How to Make Authentic Gyudon: A Step-by-Step Guide
Japanese Gyudon features thinly sliced fatty beef cooked in a mildly sweet blend of mirin and soy sauce, served atop rice, often accompanied by a fried egg!
Neutral oil(like vegetable or canola oil)
2 medium onions (sliced very thinly)
1 pound very thinly sliced beef (fatty beef chuck or ribeye)
2 teaspoons sugar
2 tablespoons mirin
2 tablespoons soy sauce
1 cup dashi stock (can also substitute beef or chicken stock)
4 cups cooked white rice (short grain or medium grain preferred)
1 scallion (chopped)
2 teaspoons toasted sesame seeds (optional)
- Heat 2 tablespoons of oil in a large skillet over medium-high heat and add thinly sliced onions. Cook for roughly 10 minutes, making sure to stir periodically.
- Introduce the beef and sugar, and cook until the beef turns a slight brown color. Incorporate mirin, soy sauce, and dashi stock. Reduce the heat and simmer for about 10-15 minutes to create a thin sauce. Adjust the seasoning as needed, and consider adding a bit more soy sauce if desired.
- Meanwhile, in a separate pan or non-stick skillet, heat a few tablespoons of oil. Fry the eggs sunny-side-up. You can cook them in batches if necessary, ensuring that the egg yolks remain runny.
- Once the beef is tender, divide the cooked rice among 4 bowls. Top each with the beef and a fried egg. Garnish with finely chopped scallions and, if you like, some toasted sesame seeds.
Recipe: How to Make Japanese Beef Rice Bowl (Gyudon)

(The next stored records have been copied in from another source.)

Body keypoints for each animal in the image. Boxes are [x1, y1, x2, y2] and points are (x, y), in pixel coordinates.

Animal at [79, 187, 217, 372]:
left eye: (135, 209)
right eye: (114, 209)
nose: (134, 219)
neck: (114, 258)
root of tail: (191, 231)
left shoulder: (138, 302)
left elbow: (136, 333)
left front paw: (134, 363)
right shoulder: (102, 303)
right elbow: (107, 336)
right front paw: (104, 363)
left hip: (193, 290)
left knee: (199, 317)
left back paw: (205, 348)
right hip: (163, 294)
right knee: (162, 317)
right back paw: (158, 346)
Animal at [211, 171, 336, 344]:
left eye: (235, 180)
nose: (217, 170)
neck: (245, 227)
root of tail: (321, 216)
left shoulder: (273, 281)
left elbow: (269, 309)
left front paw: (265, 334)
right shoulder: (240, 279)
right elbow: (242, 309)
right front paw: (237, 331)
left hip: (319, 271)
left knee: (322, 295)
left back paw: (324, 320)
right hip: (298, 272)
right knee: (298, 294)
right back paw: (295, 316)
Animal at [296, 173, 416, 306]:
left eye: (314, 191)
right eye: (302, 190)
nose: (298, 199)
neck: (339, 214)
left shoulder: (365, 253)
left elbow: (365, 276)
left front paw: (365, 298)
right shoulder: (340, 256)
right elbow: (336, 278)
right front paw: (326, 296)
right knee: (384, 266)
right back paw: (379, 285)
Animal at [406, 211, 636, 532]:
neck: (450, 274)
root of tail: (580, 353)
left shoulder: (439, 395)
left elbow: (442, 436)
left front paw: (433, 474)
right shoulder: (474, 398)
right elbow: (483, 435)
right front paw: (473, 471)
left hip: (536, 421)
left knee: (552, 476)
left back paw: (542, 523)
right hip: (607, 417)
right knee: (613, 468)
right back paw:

Japanese Beef Rice Bowl, known as Gyudon, features thinly sliced fatty beef cooked in a slightly sweet mixture of mirin and soy sauce, served over rice. Topped with a runny egg, Gyudon is an absolute delight!
Now, living in the New York City area, one of the things I fondly remember from my two years in Beijing is lunchtime.
Every weekday at noon, there would be a mass exodus from office buildings all across the city as coworkers ventured out for lunch. Lucky for me, I worked in an area of the city with a plethora of dining options and incredible diversity. I’d have hand-pulled noodles at a hole-in-the-wall spot on Mondays and hot pot at a Yunnan restaurant on Tuesdays.
Each week would be different – my coworkers and I would plan our lunch outings in advance, sometimes even a few days ahead (that was entirely normal behavior in Beijing, I’d come to learn). There were even some fantastic non-Asian options, like a place in Israel that served some of the best falafel I’ve ever tasted.
However, one of my all-time favorite lunch options was a Japanese spot serving the dish we’re talking about today: Japanese Beef Rice Bowl, or Gyudon.
Japanese Beef Rice Bowl, Gyudon, is essentially a dish of thinly sliced fatty beef, simmered in a slightly sweet mixture of mirin and soy sauce and served over rice. Sake is sometimes added to enhance the flavors. Where I went in Beijing, it would be served piping hot with a raw egg yolk on top.